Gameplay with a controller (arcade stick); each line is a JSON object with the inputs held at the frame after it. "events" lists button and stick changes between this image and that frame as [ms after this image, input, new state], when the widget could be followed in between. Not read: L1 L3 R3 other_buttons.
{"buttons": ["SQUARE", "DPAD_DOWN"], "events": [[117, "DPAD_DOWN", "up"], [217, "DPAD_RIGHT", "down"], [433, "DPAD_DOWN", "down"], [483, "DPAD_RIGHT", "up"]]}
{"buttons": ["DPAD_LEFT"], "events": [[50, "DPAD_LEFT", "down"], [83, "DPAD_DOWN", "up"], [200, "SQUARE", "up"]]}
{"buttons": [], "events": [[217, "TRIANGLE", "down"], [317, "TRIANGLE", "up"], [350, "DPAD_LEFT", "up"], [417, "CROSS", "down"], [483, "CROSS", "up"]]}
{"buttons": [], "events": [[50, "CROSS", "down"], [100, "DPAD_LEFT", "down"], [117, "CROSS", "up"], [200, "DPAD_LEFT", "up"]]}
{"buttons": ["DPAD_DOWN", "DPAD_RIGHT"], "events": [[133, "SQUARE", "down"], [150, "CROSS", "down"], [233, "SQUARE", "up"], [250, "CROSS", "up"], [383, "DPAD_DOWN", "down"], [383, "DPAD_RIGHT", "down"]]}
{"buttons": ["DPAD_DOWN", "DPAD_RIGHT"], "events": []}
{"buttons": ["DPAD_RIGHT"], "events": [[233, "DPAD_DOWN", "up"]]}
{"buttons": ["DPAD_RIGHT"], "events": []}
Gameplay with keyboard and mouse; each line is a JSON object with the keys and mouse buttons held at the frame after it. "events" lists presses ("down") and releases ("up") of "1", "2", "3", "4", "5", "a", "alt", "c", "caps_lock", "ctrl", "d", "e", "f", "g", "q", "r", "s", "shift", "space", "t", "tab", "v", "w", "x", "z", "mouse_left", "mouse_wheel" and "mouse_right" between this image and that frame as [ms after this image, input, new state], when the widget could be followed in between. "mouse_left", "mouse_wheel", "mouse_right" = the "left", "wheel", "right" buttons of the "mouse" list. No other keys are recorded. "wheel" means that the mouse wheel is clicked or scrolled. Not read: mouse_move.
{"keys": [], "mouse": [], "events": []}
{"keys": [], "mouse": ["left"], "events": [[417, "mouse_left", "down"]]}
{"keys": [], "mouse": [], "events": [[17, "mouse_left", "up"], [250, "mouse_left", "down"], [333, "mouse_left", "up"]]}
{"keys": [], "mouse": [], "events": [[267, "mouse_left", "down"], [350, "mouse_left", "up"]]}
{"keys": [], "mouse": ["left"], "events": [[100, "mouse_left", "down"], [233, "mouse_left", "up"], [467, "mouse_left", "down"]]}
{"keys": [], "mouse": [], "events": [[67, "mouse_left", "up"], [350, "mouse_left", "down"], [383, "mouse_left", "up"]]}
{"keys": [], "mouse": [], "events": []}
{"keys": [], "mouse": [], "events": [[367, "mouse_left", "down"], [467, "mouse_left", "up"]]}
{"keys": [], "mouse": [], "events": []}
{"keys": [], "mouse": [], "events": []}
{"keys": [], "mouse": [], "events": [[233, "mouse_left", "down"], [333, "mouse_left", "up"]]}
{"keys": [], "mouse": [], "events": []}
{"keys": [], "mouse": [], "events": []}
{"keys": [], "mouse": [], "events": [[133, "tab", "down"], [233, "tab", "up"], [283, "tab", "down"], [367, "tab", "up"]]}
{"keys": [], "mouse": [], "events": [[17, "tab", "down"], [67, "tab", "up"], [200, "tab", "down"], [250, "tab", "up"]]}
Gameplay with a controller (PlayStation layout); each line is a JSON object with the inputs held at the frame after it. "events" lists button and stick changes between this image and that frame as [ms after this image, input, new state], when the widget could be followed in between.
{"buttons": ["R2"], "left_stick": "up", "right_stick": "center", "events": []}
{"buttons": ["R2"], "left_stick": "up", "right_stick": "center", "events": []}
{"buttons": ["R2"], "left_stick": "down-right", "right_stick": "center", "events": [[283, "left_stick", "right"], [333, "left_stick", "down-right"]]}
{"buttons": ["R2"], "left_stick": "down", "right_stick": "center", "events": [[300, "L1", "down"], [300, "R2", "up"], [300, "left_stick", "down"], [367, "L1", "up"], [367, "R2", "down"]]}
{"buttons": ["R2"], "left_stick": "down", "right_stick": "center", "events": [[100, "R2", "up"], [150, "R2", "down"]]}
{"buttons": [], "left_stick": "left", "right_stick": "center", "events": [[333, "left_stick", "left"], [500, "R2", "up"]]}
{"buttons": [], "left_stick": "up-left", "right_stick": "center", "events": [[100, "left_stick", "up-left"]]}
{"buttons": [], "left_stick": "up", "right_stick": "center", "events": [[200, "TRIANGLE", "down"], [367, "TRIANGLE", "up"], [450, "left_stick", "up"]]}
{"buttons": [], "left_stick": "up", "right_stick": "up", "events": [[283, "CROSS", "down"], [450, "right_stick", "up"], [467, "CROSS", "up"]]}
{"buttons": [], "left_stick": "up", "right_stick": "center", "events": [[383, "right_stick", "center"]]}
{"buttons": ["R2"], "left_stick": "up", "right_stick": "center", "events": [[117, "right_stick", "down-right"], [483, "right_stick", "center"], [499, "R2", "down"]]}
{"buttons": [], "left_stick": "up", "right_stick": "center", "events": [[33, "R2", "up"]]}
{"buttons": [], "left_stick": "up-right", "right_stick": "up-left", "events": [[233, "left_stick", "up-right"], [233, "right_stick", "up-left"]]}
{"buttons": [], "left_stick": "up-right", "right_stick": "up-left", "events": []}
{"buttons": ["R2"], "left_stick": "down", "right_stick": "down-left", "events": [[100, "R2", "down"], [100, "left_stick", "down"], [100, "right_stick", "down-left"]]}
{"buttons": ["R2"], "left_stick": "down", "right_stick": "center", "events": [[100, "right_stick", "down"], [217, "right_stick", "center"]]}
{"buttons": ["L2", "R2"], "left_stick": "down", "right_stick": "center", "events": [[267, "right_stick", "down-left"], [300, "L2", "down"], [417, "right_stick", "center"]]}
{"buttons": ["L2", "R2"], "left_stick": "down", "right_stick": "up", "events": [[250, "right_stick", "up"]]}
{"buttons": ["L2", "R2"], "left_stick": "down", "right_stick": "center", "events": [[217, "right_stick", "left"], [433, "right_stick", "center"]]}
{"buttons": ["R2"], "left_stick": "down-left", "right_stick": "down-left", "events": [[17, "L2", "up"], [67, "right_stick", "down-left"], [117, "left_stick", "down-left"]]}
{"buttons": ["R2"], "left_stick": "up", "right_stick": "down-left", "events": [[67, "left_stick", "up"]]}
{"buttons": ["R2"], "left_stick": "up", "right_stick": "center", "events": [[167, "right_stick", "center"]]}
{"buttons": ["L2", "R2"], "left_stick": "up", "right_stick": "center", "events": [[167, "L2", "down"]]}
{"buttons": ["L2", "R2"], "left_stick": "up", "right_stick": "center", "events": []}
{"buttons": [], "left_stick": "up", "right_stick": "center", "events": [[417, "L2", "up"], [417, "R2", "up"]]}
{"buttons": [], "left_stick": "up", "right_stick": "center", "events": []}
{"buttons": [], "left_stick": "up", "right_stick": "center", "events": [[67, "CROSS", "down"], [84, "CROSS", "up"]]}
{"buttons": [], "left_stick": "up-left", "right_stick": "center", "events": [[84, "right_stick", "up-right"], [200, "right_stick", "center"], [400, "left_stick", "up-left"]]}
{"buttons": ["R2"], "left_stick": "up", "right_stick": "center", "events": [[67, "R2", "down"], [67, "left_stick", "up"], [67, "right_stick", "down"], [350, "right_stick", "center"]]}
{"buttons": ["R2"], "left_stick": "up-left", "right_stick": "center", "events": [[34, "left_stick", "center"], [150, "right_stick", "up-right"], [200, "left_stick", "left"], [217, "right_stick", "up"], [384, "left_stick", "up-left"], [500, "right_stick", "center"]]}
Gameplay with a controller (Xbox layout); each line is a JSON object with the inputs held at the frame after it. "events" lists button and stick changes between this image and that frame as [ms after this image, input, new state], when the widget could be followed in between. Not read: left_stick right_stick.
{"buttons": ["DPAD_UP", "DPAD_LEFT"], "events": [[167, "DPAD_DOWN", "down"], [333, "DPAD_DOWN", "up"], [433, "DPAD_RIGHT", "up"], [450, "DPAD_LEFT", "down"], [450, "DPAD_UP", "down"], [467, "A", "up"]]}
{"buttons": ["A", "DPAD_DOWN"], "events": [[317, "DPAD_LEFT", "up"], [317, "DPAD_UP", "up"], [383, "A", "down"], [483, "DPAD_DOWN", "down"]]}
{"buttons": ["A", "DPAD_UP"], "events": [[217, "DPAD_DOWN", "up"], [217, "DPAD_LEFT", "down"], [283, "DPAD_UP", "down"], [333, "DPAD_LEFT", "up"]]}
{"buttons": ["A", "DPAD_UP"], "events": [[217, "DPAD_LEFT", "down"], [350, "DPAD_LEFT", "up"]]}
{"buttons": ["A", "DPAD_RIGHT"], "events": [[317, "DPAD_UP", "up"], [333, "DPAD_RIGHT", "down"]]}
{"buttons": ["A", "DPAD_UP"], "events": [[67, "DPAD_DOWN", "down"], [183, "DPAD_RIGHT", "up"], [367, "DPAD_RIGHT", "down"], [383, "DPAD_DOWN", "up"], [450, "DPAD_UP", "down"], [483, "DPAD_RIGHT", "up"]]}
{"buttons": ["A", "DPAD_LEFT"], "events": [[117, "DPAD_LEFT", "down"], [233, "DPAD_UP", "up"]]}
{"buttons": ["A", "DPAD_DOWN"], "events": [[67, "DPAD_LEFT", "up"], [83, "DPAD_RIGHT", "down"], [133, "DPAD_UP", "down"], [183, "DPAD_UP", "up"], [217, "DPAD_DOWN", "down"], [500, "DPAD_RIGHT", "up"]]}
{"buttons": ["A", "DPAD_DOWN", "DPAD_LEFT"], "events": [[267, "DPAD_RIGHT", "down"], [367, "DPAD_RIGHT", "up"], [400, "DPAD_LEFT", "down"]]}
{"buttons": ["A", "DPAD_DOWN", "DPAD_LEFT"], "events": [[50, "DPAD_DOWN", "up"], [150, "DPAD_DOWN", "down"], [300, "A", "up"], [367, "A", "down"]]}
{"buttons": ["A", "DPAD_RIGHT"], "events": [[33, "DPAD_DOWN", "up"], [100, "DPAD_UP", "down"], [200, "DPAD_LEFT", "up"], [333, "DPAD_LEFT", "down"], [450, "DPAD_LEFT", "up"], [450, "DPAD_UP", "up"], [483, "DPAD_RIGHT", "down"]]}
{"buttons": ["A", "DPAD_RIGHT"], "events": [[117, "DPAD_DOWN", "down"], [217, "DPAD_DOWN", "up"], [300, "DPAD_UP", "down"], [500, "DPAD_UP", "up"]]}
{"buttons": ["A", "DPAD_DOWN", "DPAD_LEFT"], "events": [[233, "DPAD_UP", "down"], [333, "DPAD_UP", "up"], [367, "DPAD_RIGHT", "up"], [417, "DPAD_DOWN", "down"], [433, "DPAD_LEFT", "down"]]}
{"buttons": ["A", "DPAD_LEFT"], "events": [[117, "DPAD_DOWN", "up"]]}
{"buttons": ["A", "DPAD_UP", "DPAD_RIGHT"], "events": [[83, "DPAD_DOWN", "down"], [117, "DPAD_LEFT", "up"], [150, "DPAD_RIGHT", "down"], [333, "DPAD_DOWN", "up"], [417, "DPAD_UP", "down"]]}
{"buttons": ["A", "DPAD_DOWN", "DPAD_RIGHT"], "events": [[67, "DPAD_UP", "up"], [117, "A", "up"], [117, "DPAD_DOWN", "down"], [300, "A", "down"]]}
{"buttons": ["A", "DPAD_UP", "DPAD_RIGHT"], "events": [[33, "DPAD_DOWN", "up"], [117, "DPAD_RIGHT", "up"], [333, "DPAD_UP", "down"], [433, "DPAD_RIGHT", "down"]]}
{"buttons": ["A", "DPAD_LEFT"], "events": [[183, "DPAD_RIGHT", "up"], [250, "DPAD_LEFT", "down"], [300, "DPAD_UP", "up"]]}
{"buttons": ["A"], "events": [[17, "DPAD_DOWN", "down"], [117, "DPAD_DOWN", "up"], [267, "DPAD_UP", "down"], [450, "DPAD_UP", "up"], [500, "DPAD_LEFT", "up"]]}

EXERCISE
Please show every line of the material that contains the string "followed".

RESPONSE BOX
Gameplay with a controller (arcade stick); each line is a JSON object with the inputs held at the frame after it. "events" lists button and stick changes between this image and that frame as [ms after this image, input, new state], when the widget could be followed in between. Not read: L1 L3 R3 other_buttons.
Gameplay with keyboard and mouse; each line is a JSON object with the keys and mouse buttons held at the frame after it. "events" lists presses ("down") and releases ("up") of "1", "2", "3", "4", "5", "a", "alt", "c", "caps_lock", "ctrl", "d", "e", "f", "g", "q", "r", "s", "shift", "space", "t", "tab", "v", "w", "x", "z", "mouse_left", "mouse_wheel" and "mouse_right" between this image and that frame as [ms after this image, input, new state], when the widget could be followed in between. "mouse_left", "mouse_wheel", "mouse_right" = the "left", "wheel", "right" buttons of the "mouse" list. No other keys are recorded. "wheel" means that the mouse wheel is clicked or scrolled. Not read: mouse_move.
Gameplay with a controller (PlayStation layout); each line is a JSON object with the inputs held at the frame after it. "events" lists button and stick changes between this image and that frame as [ms after this image, input, new state], when the widget could be followed in between.
Gameplay with a controller (Xbox layout); each line is a JSON object with the inputs held at the frame after it. "events" lists button and stick changes between this image and that frame as [ms after this image, input, new state], when the widget could be followed in between. Not read: left_stick right_stick.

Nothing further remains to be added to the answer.